Mais cette influence même fut plus tard une des causes de la disgrâce de la comtesse. La mère du roi, Louise de Savoie, habituée à gouverner sous le nom de son fils, ne put voir sans dépit la toute-puissance de la favorite; de ce moment, elle jura sa perte, et attendant une occasion favorable, elle aida à lui susciter des rivales. Mais le crédit de la comtesse n'en fut point ébranlé, et, après ses passagères infidélités, François revenait toujours aux pieds de sa belle maîtresse, plus épris que jamais.

Il faut rendre à la comtesse de Chateaubriant cette justice, qu'elle n'abusa jamais de son pouvoir sur le roi. Elle s'en servit pour faire la fortune de sa famille, de ses trois frères surtout, Lautrec, Lescun et Lesparre. Mais tous trois étaient de vaillants hommes de guerre et d'habiles capitaines, déjà en renom, les deux premiers surtout, avant que leur soeur fût devenue la maîtresse du roi.

Tous trois, il est vrai, jouèrent de malheur en Italie et compromirent singulièrement le pouvoir du roi: mais presque tous leurs échecs doivent être attribués à la lutte sourde de la favorite et de la mère du roi.

Lautrec se trouvait en Italie à la tête de soldats mercenaires braves à la condition d'être bien payés, et capables pour la moindre augmentation de solde de passer d'un côté à l'autre; et c'est un général commandant de pareilles troupes qu'on laissait sans argent! Madame de Chateaubriant obtenait 500,000 livres pour son frère, mais la reine mère arrêtait cet argent en route, il ne parvenait pas, les soldats désertaient, et Lautrec, après avoir sacrifié son bien et celui de ses amis, se voyait sans armée et était forcé de battre en retraite.

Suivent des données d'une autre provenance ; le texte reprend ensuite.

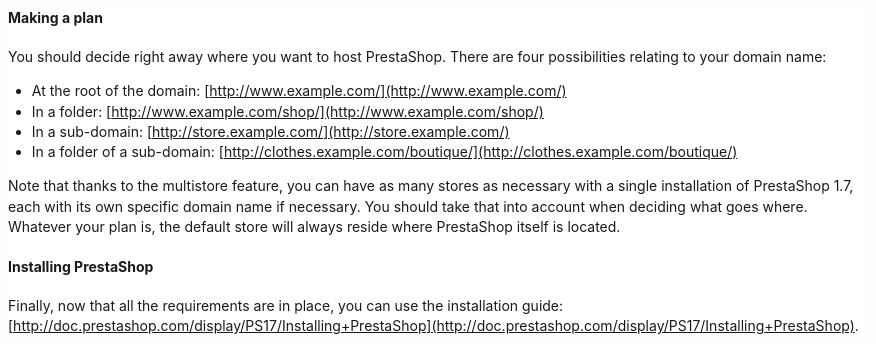 #### Making a plan <a id="Whatyouneedtogetstarted-Makingaplan"></a>

You should decide right away where you want to host PrestaShop. There are four possibilities relating to your domain name:

* At the root of the domain: [http://www.example.com/](http://www.example.com/)
* In a folder: [http://www.example.com/shop/](http://www.example.com/shop/)
* In a sub-domain: [http://store.example.com/](http://store.example.com/)
* In a folder of a sub-domain: [http://clothes.example.com/boutique/](http://clothes.example.com/boutique/)

Note that thanks to the multistore feature, you can have as many stores as necessary with a single installation of PrestaShop 1.7, each with its own specific domain name if necessary. You should take that into account when deciding what goes where.  
Whatever your plan is, the default store will always reside where PrestaShop itself is located.

#### Installing PrestaShop <a id="Whatyouneedtogetstarted-InstallingPrestaShop"></a>

Finally, now that all the requirements are in place, you can use the installation guide: [http://doc.prestashop.com/display/PS17/Installing+PrestaShop](http://doc.prestashop.com/display/PS17/Installing+PrestaShop).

Ce que désirait Louise de Savoie faillit arriver: après la bataille de la Bicoque, Lautrec fut rappelé, mais la comtesse lui fit rendre son commandement. Il repartit pour l'Italie emportant... beaucoup de promesses que l'on ne tint jamais.

Lesparre, après l'impolitique attaque de Reggio, qui décida Léon X à se déclarer contre la France, fut également sauvé par sa soeur d'une disgrâce méritée. La comtesse sut détourner les effets de la colère royale.

On ne peut guère lui reprocher ces faits; malheureusement elle eut le tort d'aider à la disgrâce de Jacques Trivulce, qui après avoir, sous trois rois, rendu des services réels à la France, se vit privé de ses commandements et exilé de la cour.

Desservi par Lautrec et par la comtesse, ce vieillard, qui ne méritait que des récompenses, était devenu odieux au roi. Il voulut se justifier. Trop faible pour marcher, il se fit porter sur le passage de François Ier, et quand de loin il l'aperçut il s'écria: «Sire! Sire!»

Mais l'ingrat monarque ne daigna point s'arrêter, ni même tourner la tête, et le vieux soldat mourut de douleur.

Aimée du roi, adulée par les courtisans, enviée par la reine mère, reine au conseil comme au bal, la belle comtesse de Chateaubriant se flattait alors de conserver toujours cette haute position, en dépit de ses ennemis. Il n'était plus question de remords, ni même de regrets. Les chroniques nous apprennent même qu'elle ne fut guère plus fidèle au roi qu'à son mari et qu'elle se vengeait à l'occasion des nombreuses trahisons de son volage amant.